The profound fear of Black criminality has through law, social norms and cultural practices of institutionalised racism obtained a kind of normalcy within national narratives around Blacks and crime in the US.
Oh right!
When it comes to violence and acts of terrorism, that’s the white supremacists’ schtick:
Over the last decade, 71% of domestic extremist related killings in the US were linked to right-wing extremists...
But let’s keep a sharp eye on BLM and the antifa.
They can be quite threatening to maintaining an apartheid police state:
Black people in America live in a police-state-within-a-state. The African American police state exercises its authority over the Black minority through an oppressive array of modern day lynchings by the police, increasing for-profit mass incarceration and the government sanctioned surveillance and assassination of Black leaders. The African American police state is unquestionably a modern day crime against humanity.

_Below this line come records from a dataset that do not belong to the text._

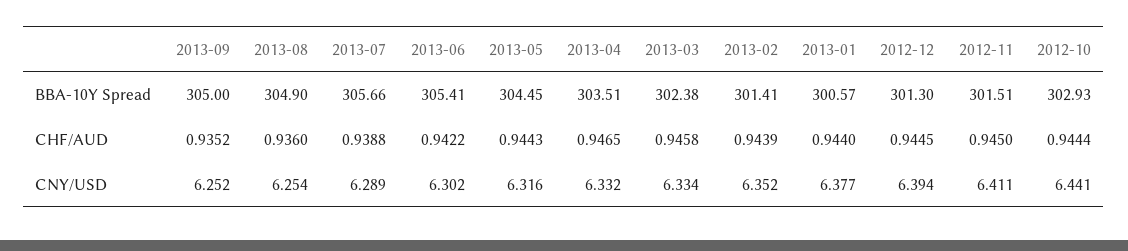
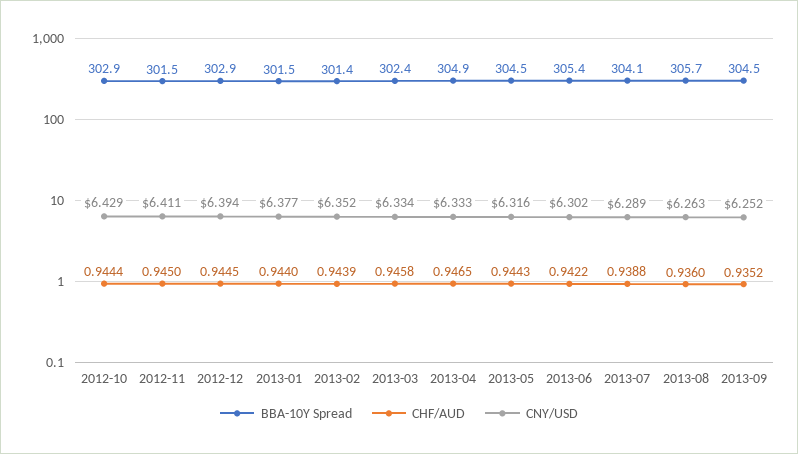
  {
    "BBA-10Y Spread": {
-     "2013-09": 305,
+     "2013-09": 304.5,
-     "2013-08": 304.9,
+     "2013-08": 305.7,
-     "2013-07": 305.66,
+     "2013-07": 304.1,
      "2013-06": 305.41,
      "2013-05": 304.45,
-     "2013-04": 303.51,
+     "2013-04": 304.9,
      "2013-03": 302.38,
      "2013-02": 301.41,
-     "2013-01": 300.57,
+     "2013-01": 301.5,
-     "2012-12": 301.3,
+     "2012-12": 302.9,
      "2012-11": 301.51,
      "2012-10": 302.93
    },
    "CHF/AUD": {
      "2013-09": 0.9352,
      "2013-08": 0.936,
      "2013-07": 0.9388,
      "2013-06": 0.9422,
      "2013-05": 0.9443,
      "2013-04": 0.9465,
      "2013-03": 0.9458,
      "2013-02": 0.9439,
      "2013-01": 0.944,
      "2012-12": 0.9445,
      "2012-11": 0.945,
      "2012-10": 0.9444
    },
    "CNY/USD": {
      "2013-09": 6.252,
-     "2013-08": 6.254,
+     "2013-08": 6.263,
      "2013-07": 6.289,
      "2013-06": 6.302,
      "2013-05": 6.316,
-     "2013-04": 6.332,
+     "2013-04": 6.333,
      "2013-03": 6.334,
      "2013-02": 6.352,
      "2013-01": 6.377,
      "2012-12": 6.394,
      "2012-11": 6.411,
-     "2012-10": 6.441
+     "2012-10": 6.429
    }
  }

The first modern police forces in America were Slave Patrols and Night Watches, which were both designed to control the behaviors of African Americans…
A hallmark of twentieth century fascist police states, such as Italy under Mussolini or Franco’s Spain, is the lack of police accountability for their crimes. In spite of extremely egregious circumstances surrounding all lynchings and many police killings, police are rarely held liable.
The United Nations Human Rights Committee recently issued a report on human rights abuses in the United States which roundly condemned the epidemic of police brutality. It stated: “The Committee is concerned about the still high number of fatal shootings by police which has a disparate impact on African Americans”.